***** SELECTED PASSAGE *****
A French artist is set to be entombed inside a rock for a week, then use his body heat to hatch a dozen eggs.

Modern art: Frenchman to spend a week inside a rock then hatch chicks
Abraham Poincheval. Photo: AFP
Like many young fathers, Abraham Poincheval has very little time to himself to ponder life's big questions.
   
So on Wednesday the French artist will be entombed for a week inside a 12-tonne limestone boulder in a modern art museum in Paris. 
 
“I think of it as an inner journey to find out what the world is,” said Poincheval, who has hollowed out a hole in the rock just big enough for himself to fit inside.
   
If he survives his time as the rock's “beating heart”, the 44-year-old will then sit on a dozen eggs until they hatch.
   
“It is the first time I will have worked with living things,” the artist told AFP.
 
 
Poincheval is no stranger to often bizarre and hair-raising performances.
   
He once spent a fortnight inside a stuffed bear, was buried under a rock for eight days and navigated France's Rhone river inside a giant corked bottle.
 
   
He has also crossed the Alps in a barrel and last year spent a week on top of a 20-metre (65-foot) pole outside a Paris train station like the stylite saints of the early Christian church.
   
He also played at being a human mole, and crossed France on foot in a straight line with a friend.
 
'Mystical journey'
 
But curator Jean de Loisy, of the Palais de Tokyo museum where Poincheval's “Stone” and “Egg” performances are being held, insisted that his work should not be regarded as stunts but as a series of mystical journeys.
*****
_EXERCISE REQUIREMENTS_
A - From the Poincheval article above, copy the passage starting at "Modern art: Frenchman" and ending at "life's big questions.".
B - Using the Poincheval article above, decide whether each statement agrees with it, answering yes or no and quoting the words that settle it: (i) The boulder Poincheval will occupy weighs 12 tonnes. (ii) Poincheval once spent a fortnight on top of a pole outside a Paris train station. (iii) The curator holds that Poincheval's work should be regarded as stunts.
***** INFORMATION PROVIDED *****
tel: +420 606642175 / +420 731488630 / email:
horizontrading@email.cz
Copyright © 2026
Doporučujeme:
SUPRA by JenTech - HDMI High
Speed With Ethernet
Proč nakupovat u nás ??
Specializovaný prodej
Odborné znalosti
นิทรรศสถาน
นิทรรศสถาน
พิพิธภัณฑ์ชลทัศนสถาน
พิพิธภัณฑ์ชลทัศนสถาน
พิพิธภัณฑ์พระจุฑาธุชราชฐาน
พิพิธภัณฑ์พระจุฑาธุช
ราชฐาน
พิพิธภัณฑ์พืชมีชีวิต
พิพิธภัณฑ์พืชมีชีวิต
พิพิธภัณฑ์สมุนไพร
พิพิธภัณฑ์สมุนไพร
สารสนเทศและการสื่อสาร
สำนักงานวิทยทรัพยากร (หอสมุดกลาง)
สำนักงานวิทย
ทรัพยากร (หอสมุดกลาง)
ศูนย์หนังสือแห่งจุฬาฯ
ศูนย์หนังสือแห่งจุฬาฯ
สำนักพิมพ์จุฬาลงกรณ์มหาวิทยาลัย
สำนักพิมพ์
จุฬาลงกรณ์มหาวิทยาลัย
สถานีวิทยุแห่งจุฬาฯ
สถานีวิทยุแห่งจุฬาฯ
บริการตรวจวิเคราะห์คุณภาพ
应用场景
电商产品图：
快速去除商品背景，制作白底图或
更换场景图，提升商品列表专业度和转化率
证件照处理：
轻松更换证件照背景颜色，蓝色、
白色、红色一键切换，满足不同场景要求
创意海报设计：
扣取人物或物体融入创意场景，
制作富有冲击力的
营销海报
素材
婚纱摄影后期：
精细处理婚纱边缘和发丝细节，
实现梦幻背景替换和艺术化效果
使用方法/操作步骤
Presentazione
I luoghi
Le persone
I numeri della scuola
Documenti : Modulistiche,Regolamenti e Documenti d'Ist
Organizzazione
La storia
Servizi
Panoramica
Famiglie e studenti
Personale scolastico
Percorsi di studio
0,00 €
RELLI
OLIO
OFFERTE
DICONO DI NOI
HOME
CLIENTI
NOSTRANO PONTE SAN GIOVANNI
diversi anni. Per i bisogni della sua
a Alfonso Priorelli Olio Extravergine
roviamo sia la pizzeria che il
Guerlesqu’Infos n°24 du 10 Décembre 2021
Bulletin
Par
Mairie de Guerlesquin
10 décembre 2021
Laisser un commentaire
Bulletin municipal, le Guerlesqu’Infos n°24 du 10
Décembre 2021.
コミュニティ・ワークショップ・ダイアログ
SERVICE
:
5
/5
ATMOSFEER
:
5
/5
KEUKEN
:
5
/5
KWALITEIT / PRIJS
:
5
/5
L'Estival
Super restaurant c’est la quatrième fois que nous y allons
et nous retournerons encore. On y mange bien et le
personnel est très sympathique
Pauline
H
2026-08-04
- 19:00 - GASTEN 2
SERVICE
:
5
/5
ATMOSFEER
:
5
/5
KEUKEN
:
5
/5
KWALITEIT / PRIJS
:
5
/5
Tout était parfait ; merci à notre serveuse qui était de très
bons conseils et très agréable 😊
*****
_LIST OF SOLUTIONS_
A -
Modern art: Frenchman to spend a week inside a rock then hatch chicks
Abraham Poincheval. Photo: AFP
Like many young fathers, Abraham Poincheval has very little time to himself to ponder life's big questions.

B -
(i) Yes: "a 12-tonne limestone boulder"
(ii) No: "last year spent a week on top of a 20-metre (65-foot) pole outside a Paris train station"
(iii) No: "his work should not be regarded as stunts but as a series of mystical journeys"